The unwanted focus on her sexual orientation was a blessing in disguise, says Parker, who gleefully claims "absolute credit" for bringing global attention to the city.

"It's not an accident that Houston began to pop on all these 'best of' lists," Parker said. "It's not that we suddenly became the best of anything when I became mayor, it's that people started noticing."

That lesson in spin control came easy. Other lessons came harder.

Her greatest regret, the one action she would change if she could go back in time, was a decision she believes continues to cost some Houstonians their lives. She laughs when she talks about "those damn red light cameras," but she's quite serious when she asserts that voters who shot down the controversial camera program are responsible for the deaths of Houston drivers.

Red light cameras were deployed by former Mayor Bill White. Opponents of the cameras gathered signatures on petitions calling for a referendum on the matter.

Although Parker supported red light cameras, she agreed to put the issue on the ballot. A few outspoken councilmembers -- notably Anne Clutterbuck -- asserted that the referendum violated an arcane provision in the city charter and set the city government up for a round of litigation with the contractor running the red light cameras.
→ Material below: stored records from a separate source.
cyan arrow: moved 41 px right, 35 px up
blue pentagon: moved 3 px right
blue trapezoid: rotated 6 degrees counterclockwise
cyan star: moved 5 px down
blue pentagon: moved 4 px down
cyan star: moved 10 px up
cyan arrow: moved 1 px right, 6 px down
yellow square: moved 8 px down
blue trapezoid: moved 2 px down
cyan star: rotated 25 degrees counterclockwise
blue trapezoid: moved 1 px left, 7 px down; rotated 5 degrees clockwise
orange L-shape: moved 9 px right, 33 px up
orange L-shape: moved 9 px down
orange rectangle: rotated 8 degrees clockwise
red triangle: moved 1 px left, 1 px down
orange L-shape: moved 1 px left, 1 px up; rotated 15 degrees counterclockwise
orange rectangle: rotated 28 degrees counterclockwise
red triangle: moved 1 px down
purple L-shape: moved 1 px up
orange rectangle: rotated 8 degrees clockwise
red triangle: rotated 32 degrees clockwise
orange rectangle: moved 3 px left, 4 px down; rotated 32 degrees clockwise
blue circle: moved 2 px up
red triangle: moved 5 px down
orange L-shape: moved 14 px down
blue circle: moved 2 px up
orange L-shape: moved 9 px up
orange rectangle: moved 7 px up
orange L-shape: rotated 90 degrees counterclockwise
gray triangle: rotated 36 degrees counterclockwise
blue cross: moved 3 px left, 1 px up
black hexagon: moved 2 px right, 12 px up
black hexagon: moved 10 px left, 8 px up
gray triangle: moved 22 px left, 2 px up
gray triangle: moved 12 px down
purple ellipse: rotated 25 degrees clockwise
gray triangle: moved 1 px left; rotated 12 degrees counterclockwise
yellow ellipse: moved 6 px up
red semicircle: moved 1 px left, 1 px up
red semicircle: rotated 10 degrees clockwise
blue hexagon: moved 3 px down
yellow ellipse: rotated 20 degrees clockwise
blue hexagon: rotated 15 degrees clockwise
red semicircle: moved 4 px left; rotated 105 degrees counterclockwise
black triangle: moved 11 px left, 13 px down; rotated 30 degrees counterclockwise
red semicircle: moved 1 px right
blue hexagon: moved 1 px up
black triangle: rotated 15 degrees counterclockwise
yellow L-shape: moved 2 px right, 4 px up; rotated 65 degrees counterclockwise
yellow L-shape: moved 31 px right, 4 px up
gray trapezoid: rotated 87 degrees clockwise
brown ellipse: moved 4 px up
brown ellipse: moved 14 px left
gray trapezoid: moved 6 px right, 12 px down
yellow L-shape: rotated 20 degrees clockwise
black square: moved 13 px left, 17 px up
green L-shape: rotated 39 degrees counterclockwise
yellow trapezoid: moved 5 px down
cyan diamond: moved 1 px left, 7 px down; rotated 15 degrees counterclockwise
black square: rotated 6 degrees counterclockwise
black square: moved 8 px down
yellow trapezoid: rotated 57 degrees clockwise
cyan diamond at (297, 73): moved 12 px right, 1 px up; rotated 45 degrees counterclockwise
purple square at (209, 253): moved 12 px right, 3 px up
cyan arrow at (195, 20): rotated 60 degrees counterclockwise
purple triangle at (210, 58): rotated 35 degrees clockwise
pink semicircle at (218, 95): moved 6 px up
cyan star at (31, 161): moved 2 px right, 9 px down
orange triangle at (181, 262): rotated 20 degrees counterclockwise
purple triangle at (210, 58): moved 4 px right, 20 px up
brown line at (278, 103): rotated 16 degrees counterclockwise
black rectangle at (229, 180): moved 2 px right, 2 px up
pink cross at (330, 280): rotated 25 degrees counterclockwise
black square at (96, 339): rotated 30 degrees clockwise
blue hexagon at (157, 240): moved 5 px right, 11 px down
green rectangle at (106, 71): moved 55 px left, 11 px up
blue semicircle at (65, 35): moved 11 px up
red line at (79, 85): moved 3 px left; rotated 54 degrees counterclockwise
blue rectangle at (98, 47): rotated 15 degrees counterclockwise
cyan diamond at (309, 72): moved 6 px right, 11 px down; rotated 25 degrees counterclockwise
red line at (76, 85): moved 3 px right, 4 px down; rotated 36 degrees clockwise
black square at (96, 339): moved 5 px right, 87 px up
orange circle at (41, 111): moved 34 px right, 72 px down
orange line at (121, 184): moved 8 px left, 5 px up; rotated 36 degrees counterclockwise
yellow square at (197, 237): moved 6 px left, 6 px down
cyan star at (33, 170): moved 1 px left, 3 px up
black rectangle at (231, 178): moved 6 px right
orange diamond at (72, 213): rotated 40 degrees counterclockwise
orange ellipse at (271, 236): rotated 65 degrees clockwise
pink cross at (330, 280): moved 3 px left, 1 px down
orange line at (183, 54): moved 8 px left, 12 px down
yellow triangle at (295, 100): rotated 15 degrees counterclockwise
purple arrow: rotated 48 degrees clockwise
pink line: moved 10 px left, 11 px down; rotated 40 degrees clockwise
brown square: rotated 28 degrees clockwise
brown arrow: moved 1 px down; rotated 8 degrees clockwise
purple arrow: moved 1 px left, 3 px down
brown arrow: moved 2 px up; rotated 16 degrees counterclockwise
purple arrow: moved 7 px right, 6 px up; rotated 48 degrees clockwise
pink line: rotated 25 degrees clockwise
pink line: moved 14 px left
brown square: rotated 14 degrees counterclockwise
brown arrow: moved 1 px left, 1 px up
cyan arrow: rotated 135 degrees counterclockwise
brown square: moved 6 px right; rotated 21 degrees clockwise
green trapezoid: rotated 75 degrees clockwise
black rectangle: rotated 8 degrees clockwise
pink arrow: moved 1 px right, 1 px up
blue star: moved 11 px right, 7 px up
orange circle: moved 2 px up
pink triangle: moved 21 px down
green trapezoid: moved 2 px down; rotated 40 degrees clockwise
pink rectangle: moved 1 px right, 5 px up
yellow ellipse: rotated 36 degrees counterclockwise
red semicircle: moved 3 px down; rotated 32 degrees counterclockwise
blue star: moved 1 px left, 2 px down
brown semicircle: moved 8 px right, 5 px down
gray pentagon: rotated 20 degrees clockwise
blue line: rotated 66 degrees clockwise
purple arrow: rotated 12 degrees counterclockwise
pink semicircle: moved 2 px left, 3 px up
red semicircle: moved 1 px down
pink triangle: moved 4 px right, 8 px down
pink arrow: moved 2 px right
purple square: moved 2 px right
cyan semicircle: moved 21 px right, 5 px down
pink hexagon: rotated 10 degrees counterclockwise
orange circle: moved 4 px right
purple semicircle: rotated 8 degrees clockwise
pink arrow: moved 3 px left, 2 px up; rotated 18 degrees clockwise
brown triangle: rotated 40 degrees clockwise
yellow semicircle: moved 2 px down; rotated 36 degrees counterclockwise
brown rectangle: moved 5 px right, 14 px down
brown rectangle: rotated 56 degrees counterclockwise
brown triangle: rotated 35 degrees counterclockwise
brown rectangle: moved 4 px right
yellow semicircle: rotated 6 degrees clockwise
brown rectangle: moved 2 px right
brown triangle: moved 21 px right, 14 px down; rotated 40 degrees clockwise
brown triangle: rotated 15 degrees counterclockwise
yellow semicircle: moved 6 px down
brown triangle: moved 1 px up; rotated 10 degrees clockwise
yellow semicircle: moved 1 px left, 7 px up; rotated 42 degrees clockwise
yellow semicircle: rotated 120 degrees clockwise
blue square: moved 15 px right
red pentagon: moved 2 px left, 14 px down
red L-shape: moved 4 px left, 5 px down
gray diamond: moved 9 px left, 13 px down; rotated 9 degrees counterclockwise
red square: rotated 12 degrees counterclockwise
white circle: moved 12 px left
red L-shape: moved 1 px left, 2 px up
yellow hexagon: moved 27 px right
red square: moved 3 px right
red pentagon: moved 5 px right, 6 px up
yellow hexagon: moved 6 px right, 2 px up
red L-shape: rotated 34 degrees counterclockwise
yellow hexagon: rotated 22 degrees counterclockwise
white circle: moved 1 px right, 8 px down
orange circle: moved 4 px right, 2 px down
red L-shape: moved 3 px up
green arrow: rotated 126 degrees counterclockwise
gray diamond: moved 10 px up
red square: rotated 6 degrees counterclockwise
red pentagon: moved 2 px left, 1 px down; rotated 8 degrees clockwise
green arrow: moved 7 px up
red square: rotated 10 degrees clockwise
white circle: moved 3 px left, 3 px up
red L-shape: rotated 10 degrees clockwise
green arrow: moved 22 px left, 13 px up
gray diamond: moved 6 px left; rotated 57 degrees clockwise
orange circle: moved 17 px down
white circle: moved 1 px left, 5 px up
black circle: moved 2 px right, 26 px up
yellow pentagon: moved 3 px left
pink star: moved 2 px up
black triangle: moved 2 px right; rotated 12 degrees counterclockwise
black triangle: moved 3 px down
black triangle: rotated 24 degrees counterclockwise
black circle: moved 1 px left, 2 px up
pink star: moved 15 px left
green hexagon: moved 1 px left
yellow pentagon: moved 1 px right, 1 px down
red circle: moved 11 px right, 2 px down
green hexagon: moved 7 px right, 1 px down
A federal judge later agreed with that position, but by then voters had already rejected the red light camera program.

"So not only did we lose the red light cameras and the money that was coming in from the red light cameras, I believe that we have killed people," Parker said. "And the people who voted to do away with red light cameras have blood on their hands."

The red light camera fight also emboldened conservative political activists, who later challenged her on other issues like the equal rights ordinance and the drainage fee.

The next mayor must tackle the city's pension problems, an issue she believes plays into the state legislative wheelhouse of Mayor-elect Sylvester Turner. But Turner has one very big fiscal advantage working in his favor, Parker says.

"The next mayor is going to look like a genius once these road projects begin to really come on line," Parker said.

She's referring to the upcoming flood of money finally flowing out of the ReBuild Houston program financed mainly by the city's drainage fee. Under the "pay-as-you-go" element of the program Houston quit borrowing money for street and road projects, stalling work until the city government could bank enough money to underwrite projects without issuing bonds.

Parker hopes people remember her mainly for expansion of city parks under her watch, most conspicuously the privately financed renovation of Buffalo Bayou Park. She's also especially proud of her work on behalf of the homeless, boasting that Houston has all but eliminated homelessness as an issue for veterans under her watch.

"I feel like I have a relationship with the citizens of Houston, where whether they agree with me or not, whether they like me or not, they have trusted me," Parker said. "And I have always tried to live up to that trust."

Now the most powerful woman in Houston finds herself, like so many other people in the city, looking for a job. Although she's talked about running for another office, history works against her. No mayor of Houston in modern times has ever moved on to a higher office.

"I'm afraid I may have had the best political job I'm ever going to have," she says. "And I don't know what comes next, which is a little bit liberating but very scary."